Sudanese rebels free eight, including four journalists
LIBREVILLE, Sept 29 (AFP) — Rebels in the Darfur region of western Sudan have freed eight people, four of them journalists, whom they have been holding since mid-August, the International Committee of the Red Cross (ICRC) said Wednesday.
The eight, all Sudanese, were seized on August 18 about 30 kilometres (18 miles) from Nyala, capital of the province of South Darfur. Four worked for a local television station, the others for the Humanitarian Aid Commission (HAC), a Sudanese government organisation.
“On September 18 the ICRC handed over to the HAC a group of eight people until then held by the Sudanese Liberation Army (SLA),” the ICRC said in a statement sent from its office in Yaounde, capital of Cameroon, and received by AFP in Libreville.

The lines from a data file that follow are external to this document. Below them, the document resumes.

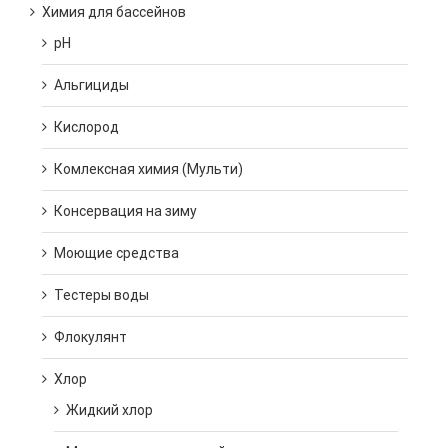
Химия для бассейнов
pH
Альгициды
Кислород
Комлексная химия (Мульти)
Консервация на зиму
Моющие средства
Тестеры воды
Флокулянт
Хлор
Жидкий хлор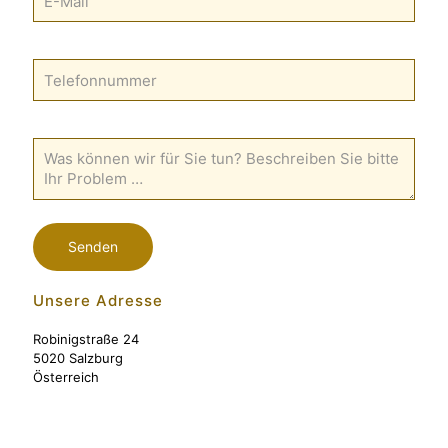
Unsere Adresse
Robinigstraße 24
5020 Salzburg
Österreich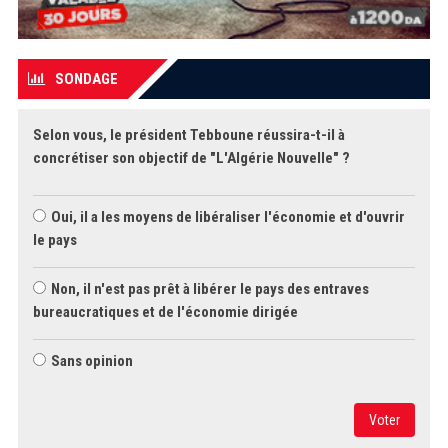
SONDAGE
Selon vous, le président Tebboune réussira-t-il à
concrétiser son objectif de "L'Algérie Nouvelle" ?
Oui, il a les moyens de libéraliser l'économie et d'ouvrir
le pays
Non, il n'est pas prêt à libérer le pays des entraves
bureaucratiques et de l'économie dirigée
Sans opinion
Voter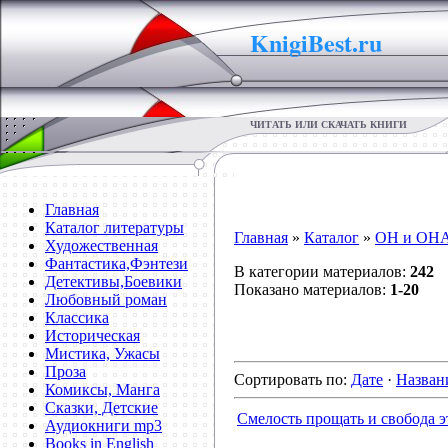
KnigiBest.ru
ЧИТАТЬ ИЛИ СКАЧАТЬ КНИГИ
Главная
Каталог литературы
Главная
»
Каталог
»
ОН и ОН
Художественная
Фантастика,Фэнтези
В категории материалов:
242
Детективы,Боевики
Показано материалов:
1-20
Любовный роман
Классика
Историческая
Мистика, Ужасы
Проза
Сортировать по:
Дате
·
Назва
Комиксы, Манга
Сказки, Детские
Смелость прощать и свобода э
Аудиокниги mp3
Books in English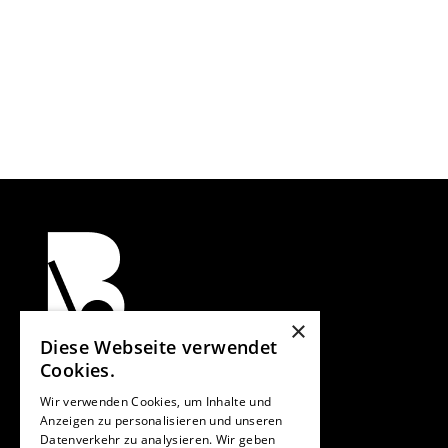
×
Diese Webseite verwendet
Cookies.
Verband für Bauen im Bestand e. V.
Spichernstraße 2
Wir verwenden Cookies, um Inhalte und
10777 Berlin
Anzeigen zu personalisieren und unseren
Vorstand:
Datenverkehr zu analysieren. Wir geben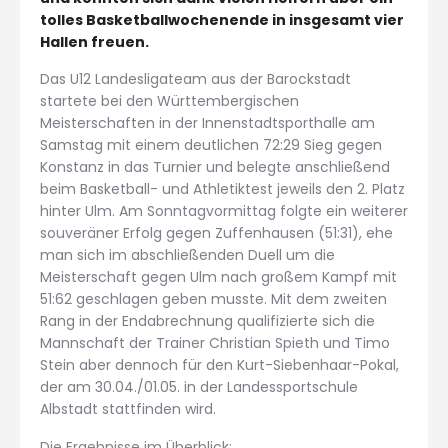
tolles Basketballwochenende in insgesamt vier
Hallen freuen.
Das U12 Landesligateam aus der Barockstadt
startete bei den Württembergischen
Meisterschaften in der Innenstadtsporthalle am
Samstag mit einem deutlichen 72:29 Sieg gegen
Konstanz in das Turnier und belegte anschließend
beim Basketball- und Athletiktest jeweils den 2. Platz
hinter Ulm. Am Sonntagvormittag folgte ein weiterer
souveräner Erfolg gegen Zuffenhausen (51:31), ehe
man sich im abschließenden Duell um die
Meisterschaft gegen Ulm nach großem Kampf mit
51:62 geschlagen geben musste. Mit dem zweiten
Rang in der Endabrechnung qualifizierte sich die
Mannschaft der Trainer Christian Spieth und Timo
Stein aber dennoch für den Kurt-Siebenhaar-Pokal,
der am 30.04./01.05. in der Landessportschule
Albstadt stattfinden wird.
Die Ergebnisse im Überblick: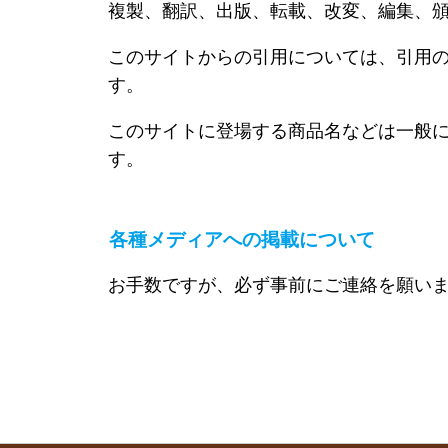
複製、翻訳、出版、転載、改変、編集、
このサイトからの引用については、引用の
す。
このサイトに登場する商品名などは一般に
す。
各種メディアへの掲載について
お手数ですが、必ず事前にご連絡を願い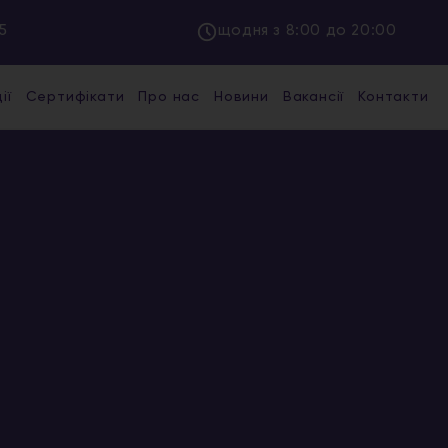
5
щодня з 8:00 до 20:00
ії
Сертифікати
Про нас
Новини
Вакансії
Контакти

“The ICRC agreed to act as an impartial intermediary in view of this release… The members of the group were first handed over by the SLA to representatives of the ICRC, who then accompanied them to the HAC ofice in Nyala,” the statement said.

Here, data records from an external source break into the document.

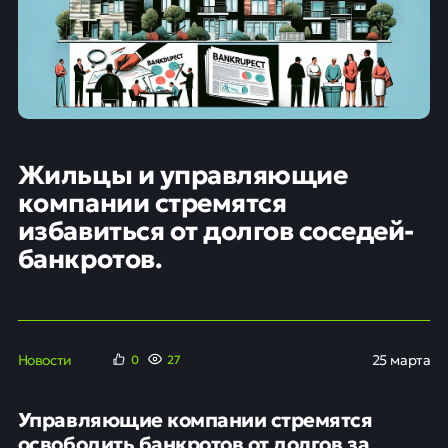
Жильцы и управляющие
компании стремятся
избавиться от долгов соседей-
банкротов.
Новости
25 марта
0
27
Управляющие компании стремятся
освободить банкротов от долгов за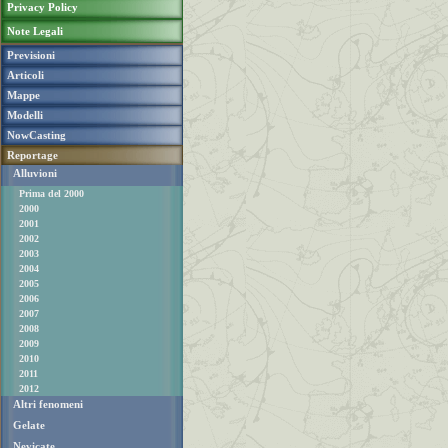
Privacy Policy
Note Legali
Previsioni
Articoli
Mappe
Modelli
NowCasting
Reportage
Alluvioni
Prima del 2000
2000
2001
2002
2003
2004
2005
2006
2007
2008
2009
2010
2011
2012
Altri fenomeni
Gelate
Nevicate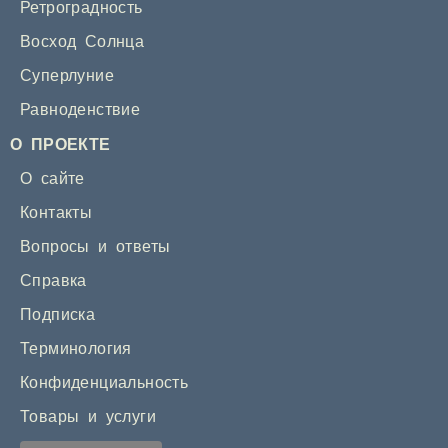
Ретроградность
Восход Солнца
Суперлуние
Равноденствие
О ПРОЕКТЕ
О сайте
Контакты
Вопросы и ответы
Справка
Подписка
Терминология
Конфиденциальность
Товары и услуги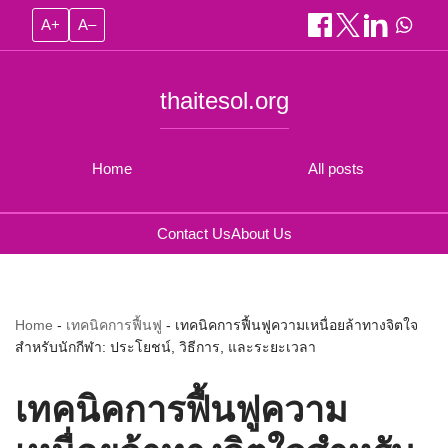
A+
A–
thaitesol.org
Home
All posts
Contact Us
About Us
Home
-
เทคนิคการฟื้นฟู
-
เทคนิคการฟื้นฟูความเหนื่อยล้าทางจิตใจ
สำหรับนักกีฬา: ประโยชน์, วิธีการ, และระยะเวลา
เทคนิคการฟื้นฟูความ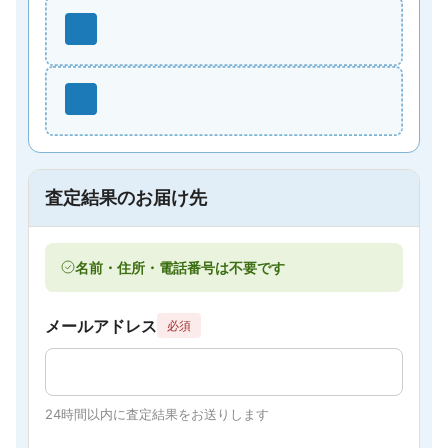
査定結果のお届け先
名前・住所・電話番号は不要です
メールアドレス
必須
24時間以内に査定結果をお送りします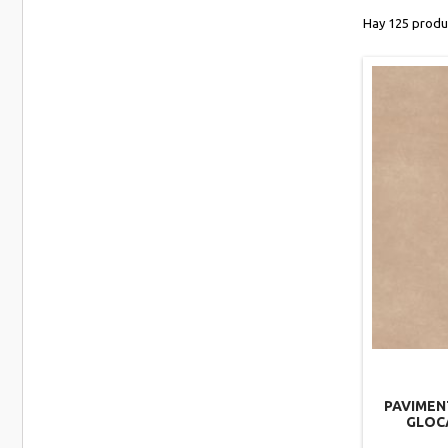
Hay 125 produ
PAVIMEN
GLOCA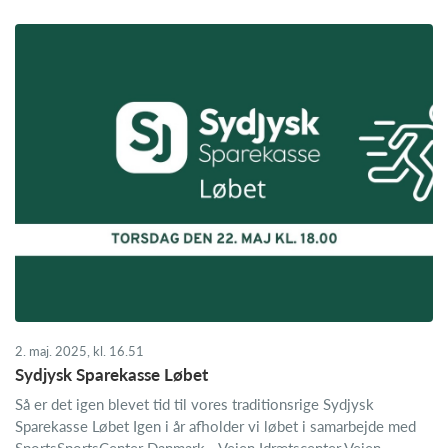
2. maj. 2025, kl. 16.51
Sydjysk Sparekasse Løbet
Så er det igen blevet tid til vores traditionsrige Sydjysk
Sparekasse Løbet Igen i år afholder vi løbet i samarbejde med
SportsSportsCenter Danmark - Vejen Idrætscenter Vejen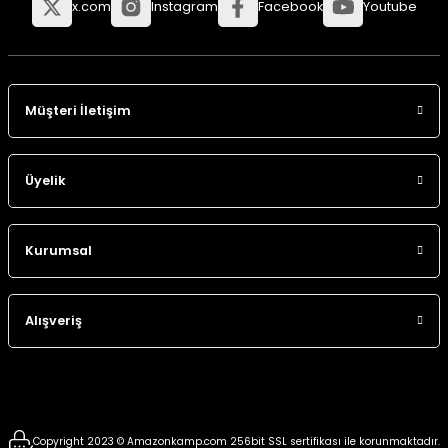
x.com
Instagram
Facebook
Youtube
Panço
Müşteri İletişim
Üyelik
Kurumsal
Alışveriş
Copyright 2023 © Amazonkamp.com 256bit SSL sertifikası ile korunmaktadır.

Earlier this month a spokesman for the Sudan Liberation Movement, the political arm of the SLA and one of two rebel groups in Darfur, had denied holding any journalists.

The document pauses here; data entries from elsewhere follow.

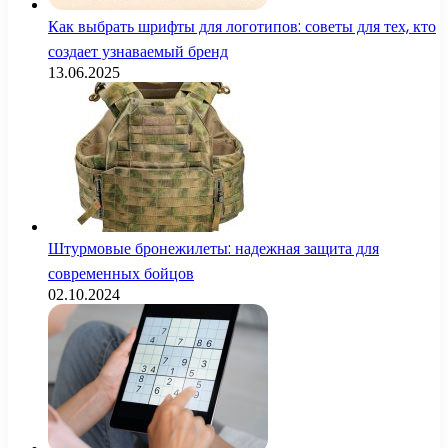
Как выбрать шрифты для логотипов: советы для тех, кто
создает узнаваемый бренд
13.06.2025
Штурмовые бронежилеты: надежная защита для
современных бойцов
02.10.2024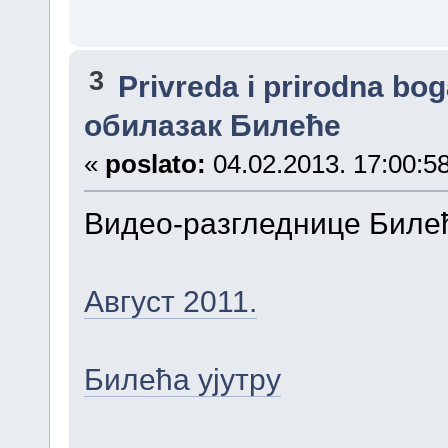
3
Privreda i prirodna bo
обилазак Билеће
«
poslato:
04.02.2013. 17:00:58
Видео-разгледнице Биле
Август 2011.
Билећа ујутру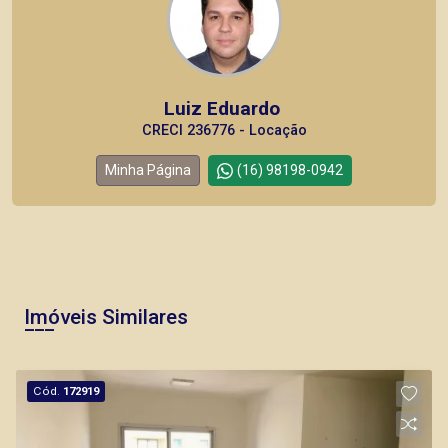
Luiz Eduardo
CRECI 236776 - Locação
Minha Página
(16) 98198-0942
Imóveis Similares
Cód.
172919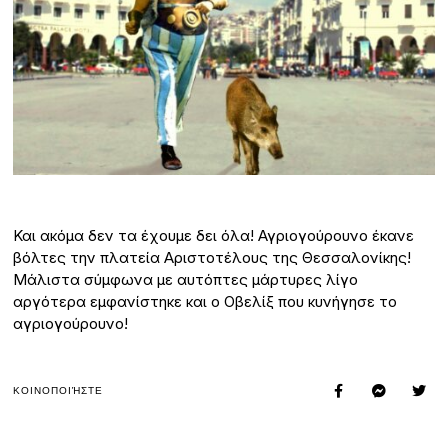
Και ακόμα δεν τα έχουμε δει όλα! Αγριογούρουνο έκανε
βόλτες την πλατεία Αριστοτέλους της Θεσσαλονίκης!
Μάλιστα σύμφωνα με αυτόπτες μάρτυρες λίγο
αργότερα εμφανίστηκε και ο Οβελίξ που κυνήγησε το
αγριογούρουνο!
ΚΟΙΝΟΠΟΙΉΣΤΕ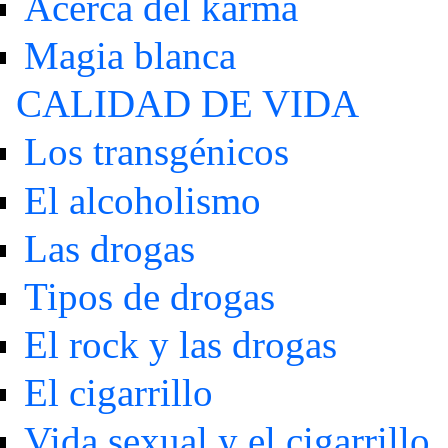
Acerca del karma
Magia blanca
CALIDAD DE VIDA
Los transgénicos
El alcoholismo
Las drogas
Tipos de drogas
El rock y las drogas
El cigarrillo
Vida sexual y el cigarrillo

“No journalist is in our custody. It is all lies and part of the propaganda of the Sudanese government,” Abduljabbar Dofa, a spokesman for the Sudan Liberation Movement (SLM), told AFP on September 11.
The two main rebel groups, the SLM/SLA and the Justice and Equality Movement, began an uprising against the government in February 2003.
Between 30,000 and 50,000 people have died in the conflict that has displaced some 1.4 million and forced an estimated 180,000 to flee into neighboring Chad, according to the UN.